- The Assessee had set up its first liaison office in Cochin, India in January, 1997 and thereafter, in Chennai, New Delhi, Mumbai and Jalandhar in India. The activities carried on by the Assessee from the said liaison offices were stated to be in conformity with the terms and conditions prescribed by the RBI in its letter dated 24.9.1996. The entire expenses of the liaison offices in India were met exclusively out of funds received from UAE through normal banking channels. Indisputably, it was asserted by the Assessee that its liaison offices undertake no activity of trading, commercial or industrial, as the case may be. The Assessee had no immovable property in India otherwise than by way of lease for operating the liaison offices. No fee/ commission was charged or received in India by any of the liaison offices for services rendered in India. It was claimed that no income accrued or arose or deemed accrued or arose, directly or indirectly, through or from any source in India from liaison offices within the meaning of Section 5 or Section 9 of the Act.

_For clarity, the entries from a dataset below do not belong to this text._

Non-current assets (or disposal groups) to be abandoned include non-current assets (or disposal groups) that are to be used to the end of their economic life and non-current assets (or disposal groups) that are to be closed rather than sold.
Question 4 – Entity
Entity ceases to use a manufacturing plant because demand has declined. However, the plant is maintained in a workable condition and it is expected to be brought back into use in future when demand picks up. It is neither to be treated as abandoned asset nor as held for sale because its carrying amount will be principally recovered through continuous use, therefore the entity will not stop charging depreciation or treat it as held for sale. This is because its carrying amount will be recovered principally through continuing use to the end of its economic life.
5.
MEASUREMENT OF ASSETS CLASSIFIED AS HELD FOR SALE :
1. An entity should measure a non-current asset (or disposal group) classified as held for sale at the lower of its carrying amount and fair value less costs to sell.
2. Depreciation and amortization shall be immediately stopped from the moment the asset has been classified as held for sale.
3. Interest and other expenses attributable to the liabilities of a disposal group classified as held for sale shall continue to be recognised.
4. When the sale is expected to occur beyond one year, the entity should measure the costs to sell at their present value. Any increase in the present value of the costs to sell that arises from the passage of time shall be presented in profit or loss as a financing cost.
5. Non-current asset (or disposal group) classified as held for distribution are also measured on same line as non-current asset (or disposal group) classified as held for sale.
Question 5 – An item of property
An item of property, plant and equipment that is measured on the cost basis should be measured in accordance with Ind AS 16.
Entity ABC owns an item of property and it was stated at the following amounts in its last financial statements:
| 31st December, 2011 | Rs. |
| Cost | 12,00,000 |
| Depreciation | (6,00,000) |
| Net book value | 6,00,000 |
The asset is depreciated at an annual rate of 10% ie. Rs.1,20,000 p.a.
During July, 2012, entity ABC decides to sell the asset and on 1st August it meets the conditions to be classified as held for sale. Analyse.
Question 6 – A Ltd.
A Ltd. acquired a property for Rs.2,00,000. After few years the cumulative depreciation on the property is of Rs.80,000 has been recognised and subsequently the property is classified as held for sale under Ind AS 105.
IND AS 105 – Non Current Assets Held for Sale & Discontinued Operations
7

- The Assessee had approached the Authority for Advance Ruling, which in its decision had concluded that liaison office constituted permanent establishment in India and accordingly the profits attributable to it were chargeable to tax. Following the impugned order, the department issued notices pertaining to the same under section 148 of the Act.
Check out other issue in this case: Factors leading to the formation of Fixed Place Permanent Establishment
- The Reserve Bank of India had permitted the taxpayer to carry out limited activities in India. This permission did not allow Assessee to enter into a contract with anyone in India, but only to provide service of delivery of cheques/ drafts drawn on the banks in India. The Liaison Office was not supposed to undertake any other activity of trading, commercial or industrial, nor was it allowed it enter into any business contracts in its own name without the permission of Reserve Bank of India. The activities carried out by the Assessee was that of downloading particulars of remittances through electronic media and then printing cheques/ drafts drawn on the banks in India, in accordance with the instructions of the NRI remitter. While doing so, the liaison office of the Assessee in India remained connected with its main server in UAE and the information residing there was accessed by the liaison office in India for the purpose of remittance of funds to the beneficiaries in India.
- Thus, it was inferred that services of the liaison office were in the nature of the preparatory and auxiliary character and therefore covered by Article 5(3)(e) of the tax treaty. Hence, such activities did not qualify as a permanent establishment in India. The transactions were completed with the remitters in UAE and no charges towards fee/ commission were collected by the liaison office in India in this regard.
- Reliance was placed on the decision of Supreme Court in case of Assistant Director of Income Tax-1, New Delhi vs. E-Funds IT Solution Inc., wherein it was concluded that the documents/evidence filed by the assessee showed that no part of the main business and revenue-earning activity of the companies was carried on through a fixed business place in India which was at their disposal. It was clear from the above that the Indian company only rendered support services which enable the Assessees, in turn, to render services to their clients abroad. This outsourcing of work to India did not give rise to a fixed place Permanent Establishment in India.
- Therefore, in the present facts of the case, the activities of the liaison office did not result in a permanent establishment in India. Accordingly, it was not liable to tax in India.